Being treated like a piece of meat meant that women often felt ignored in the process and not involved in the decision making process.
Examples of this include being given medications without informed consent or refusal to provide adequate birthing props such as birthing mats to help the woman gain comfort. I ended up asking for an epidural…I was told to sit back, have a cup of tea. I kept wanting certain things, wanting to lean forward but I just got told to sit back in the bed. Women described the process of identifying and working through the trauma surrounding the initial caesarean experience.
For some women this also included subsequent caesareans. And I did, and for a couple of weeks after my birth…I would just cry, spontaneously, just cry, because I would be so upset about it Carol.
For the five women in the study who had previously experienced a VBAC or attempted a VBAC in the hospital system prior to their HBAC there was a period of reflection in the interviews where they discussed these experiences. Although the environment of the hospital was identified as having a negative impact in all cases, the attitude and behaviours of the health professionals in the hospital environment had a greater negative impact on their experiences.
Women found that health professionals often appeared uncomfortable to care for women who wished to achieve a VBAC. My obstetrician … agreed to no monitoring for the first bit but then all of a sudden I was strapped down in the stirrups with the monitor on in the end, it was quite horrible Amy. When women were reflecting on the interactions they had with health professionals in previous births or in the preparation for the VBAC, obstetricians played a key role.
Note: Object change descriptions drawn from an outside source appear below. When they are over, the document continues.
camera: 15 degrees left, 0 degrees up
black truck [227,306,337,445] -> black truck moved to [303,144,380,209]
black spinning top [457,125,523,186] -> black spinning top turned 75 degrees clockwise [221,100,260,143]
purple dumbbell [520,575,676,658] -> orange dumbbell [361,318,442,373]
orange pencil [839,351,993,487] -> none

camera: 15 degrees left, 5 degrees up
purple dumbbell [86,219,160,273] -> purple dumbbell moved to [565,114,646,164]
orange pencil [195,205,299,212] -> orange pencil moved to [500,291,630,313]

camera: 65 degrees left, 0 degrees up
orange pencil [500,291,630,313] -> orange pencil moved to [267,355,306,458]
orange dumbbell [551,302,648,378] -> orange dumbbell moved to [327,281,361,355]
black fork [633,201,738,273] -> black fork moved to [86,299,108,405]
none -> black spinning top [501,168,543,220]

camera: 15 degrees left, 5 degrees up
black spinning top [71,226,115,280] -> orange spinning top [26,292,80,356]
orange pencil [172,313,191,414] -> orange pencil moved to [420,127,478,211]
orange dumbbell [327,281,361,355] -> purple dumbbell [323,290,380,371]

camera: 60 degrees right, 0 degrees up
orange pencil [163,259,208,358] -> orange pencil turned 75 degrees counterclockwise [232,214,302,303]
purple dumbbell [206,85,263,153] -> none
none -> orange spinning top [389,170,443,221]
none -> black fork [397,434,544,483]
Women expressed surprise at the negative attitudes directed at them around natural birth and VBAC. Not naturally trained Anne. This sub theme reflected the experiences of women who attempted and in some cases achieved a VBAC in the system.
The obstetricians mostly did not support women wishing to have a VBAC and expected the women to elect for a repeat caesarean. The majority of women stated that at the start of the HBAC pregnancy they had approached a hospital to discuss their care and desire to avoid a range of interventions and to experience a VBAC.
They were concerned that the cascade of intervention would happen again. In the interview they reflected on the unsupportive and negative attitudes directed at them. Many of the women approached the VBAC in hospital with the attitude that this time they would negotiate the interventions that they would agree to and those that they wished to avoid.
When attempting to negotiate the VBAC women reported that they were subject to varying degrees of intimidation and bullying by hospital staff, from repeated lecturing to disrespectful scaremongering. Some women found that at each antenatal appointment they were told about the same restrictions that would occur during labour, such as continuous monitoring, IV therapy and no water births and there was a lack of willingness on behalf of health professionals to compromise on any of these.
Some of the women articulated how the intimidation and lack of co-operation they experienced in planning their VBAC in hospital reinforced the residual feelings they had from their traumatic birth. This ultimately put the women onto the path of choosing a HBAC. Once the barriers of VBAC in the hospital had been recognised the women in this study described the journey they undertook in becoming educated and confident in their ability to have a VBAC. The women identified that the unfolding of their decision to HBAC was weaved throughout the gaining of knowledge, the gathering of support and in the majority of women, hiring a privately practising midwife PPM.